Adjuvant Medical Information

What is adjuvant therapy?

Adjuvant therapy, also known as ‘add-ons’, adjunct, complementary or alternative therapies, are recognised  as  an  addition  to  standard  assisted  reproductive  treatment  and  may  be recommended to you with the intention to increase your success during your fertility treatment.

There are numerous options available to you when accessing adjuvant therapies, including but not limited to the technology in laboratories, medical procedures, prescribed medications, nutritional supplements,  and  traditional  medicines  such  as  Chinese  medicine,  including

acupuncture. At present, the effectiveness of many adjuvant therapies is unknown, with little to no evidence that they will increase the success of your treatment or improve live birth rates.

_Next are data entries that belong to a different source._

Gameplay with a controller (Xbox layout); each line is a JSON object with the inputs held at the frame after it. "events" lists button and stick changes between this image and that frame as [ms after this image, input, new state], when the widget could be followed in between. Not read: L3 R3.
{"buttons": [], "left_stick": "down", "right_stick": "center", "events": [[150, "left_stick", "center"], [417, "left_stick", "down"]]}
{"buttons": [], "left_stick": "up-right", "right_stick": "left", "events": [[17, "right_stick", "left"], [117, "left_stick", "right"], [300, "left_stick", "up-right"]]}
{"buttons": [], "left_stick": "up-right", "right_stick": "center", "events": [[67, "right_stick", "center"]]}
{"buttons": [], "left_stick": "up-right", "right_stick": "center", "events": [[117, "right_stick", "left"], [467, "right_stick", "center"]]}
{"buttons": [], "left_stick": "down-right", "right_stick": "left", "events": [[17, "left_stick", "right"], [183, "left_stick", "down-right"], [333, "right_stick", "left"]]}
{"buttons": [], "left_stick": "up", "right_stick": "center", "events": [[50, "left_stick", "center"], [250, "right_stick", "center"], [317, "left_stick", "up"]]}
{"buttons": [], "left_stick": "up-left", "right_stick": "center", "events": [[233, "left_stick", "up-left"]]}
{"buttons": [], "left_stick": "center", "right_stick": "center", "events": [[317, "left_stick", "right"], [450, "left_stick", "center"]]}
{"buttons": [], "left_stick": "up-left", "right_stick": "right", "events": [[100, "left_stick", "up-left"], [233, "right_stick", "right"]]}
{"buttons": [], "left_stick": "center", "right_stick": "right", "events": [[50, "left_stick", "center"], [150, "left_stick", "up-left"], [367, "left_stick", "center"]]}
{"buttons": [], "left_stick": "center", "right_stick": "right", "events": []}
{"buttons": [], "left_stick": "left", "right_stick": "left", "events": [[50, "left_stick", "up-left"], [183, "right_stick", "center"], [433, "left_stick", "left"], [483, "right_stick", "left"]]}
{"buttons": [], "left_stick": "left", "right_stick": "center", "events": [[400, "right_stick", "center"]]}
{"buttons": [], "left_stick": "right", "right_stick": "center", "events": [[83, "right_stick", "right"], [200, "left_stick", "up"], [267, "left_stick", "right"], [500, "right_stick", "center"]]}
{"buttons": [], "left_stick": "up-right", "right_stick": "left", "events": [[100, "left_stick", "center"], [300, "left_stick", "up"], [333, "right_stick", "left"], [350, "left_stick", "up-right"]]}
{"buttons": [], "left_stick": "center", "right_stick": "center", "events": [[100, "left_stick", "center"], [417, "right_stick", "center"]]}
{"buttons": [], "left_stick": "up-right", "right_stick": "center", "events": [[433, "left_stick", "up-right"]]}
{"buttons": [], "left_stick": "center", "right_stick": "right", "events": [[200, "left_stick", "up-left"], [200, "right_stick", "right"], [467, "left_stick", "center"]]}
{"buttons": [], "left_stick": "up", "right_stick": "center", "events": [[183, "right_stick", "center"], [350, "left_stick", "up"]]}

However, your health care provider may recommend adjuvant therapy when considering your medical history and tailoring your treatment plan.

It is important to consider the effectiveness, risks and financial costs of adjuvant therapies.

What is aspirin and how it is normally used?

Aspirin (acetylsalicylic acid) is classified as a non-steroidal anti-inflammatory drug (NSAID). Aspirin is used to treat mild to moderate pain, fever, swollen and tender body tissues. Aspirin is also known for its antiplatelet effect, which reduces inflammation in the arteries and prevents blood clots from forming. Daily Low dose Aspirin (LDA) is often prescribed as a preventative measure for heart attacks and strokes.

Why is aspirin recommended, and will it increase the success of my treatment?

Your fertility specialist may recommend low dose aspirin to you if you have a history of embryo implantation failure, early pregnancy loss or anti-phospholipid syndrome. It is thought that a localised inflammatory response in the uterus, whether triggered by an embryo transfer procedure or occurring independently, may be a contributing factor to implantation failure and early pregnancy loss. The inflammatory response, activated by prostaglandins, can introduce the formation of clots and uterine contractions.

Aspirin’s anti-inflammatory and antiplatelet effect is thought to reduce the localised inflammation in the uterus and decrease the risk of implantation failure and early pregnancy loss. However, there is low-quality research and evidence supporting the use of routine low dose aspirin; therefore, its use in artificial reproduction is uncertain.

What are the common side effects?

Some common side effects can include:
• Diarrhoea
• Itching
• Pain or stiffness in joints
• Ringing in ears
• Trembling
• Fast, pounding heartbeat 

Regarding any additional side effects or contraindications for Aspirin, please refer to the Consumer Medicine Information (CMI) sheet. 

Please notify your fertility specialist if you:
• Are using other blood-thinning medications
• Have a history of gastrointestinal ulcers, bleeding, or gastritis
• Kidney failure or severe liver disease
• Asthma
• Bleeding or clotting disorders 

Are there risks to using aspirin during pregnancy?

Aspirin is a Category C drug, meaning it pharmacological effects, have caused, or may be suspected of causing harmful effects on the human foetus or neonate without causing malformations. However, it is known that Aspirin does not cross the placenta. Please speak to your obstetrician about continuing Aspirin during pregnancy. 

What are the costs?

Cost of Low Dose Aspirin (LDA): The cost of low dose aspirin will vary depending on the brand and pharmacy. A box of tablets could cost you anywhere between $3 – $20. 

Is Low Dose Aspirin (LDA) included in the cost of my cycle?: Aspirin is an additional expense and is not included in the cost of your cycle. 

The information provided above is intended for educational purposes only and should not be used as a substitute or replacement for medical advice received from a medical professional. It is important to discuss your individual circumstances and situation with your treating doctor.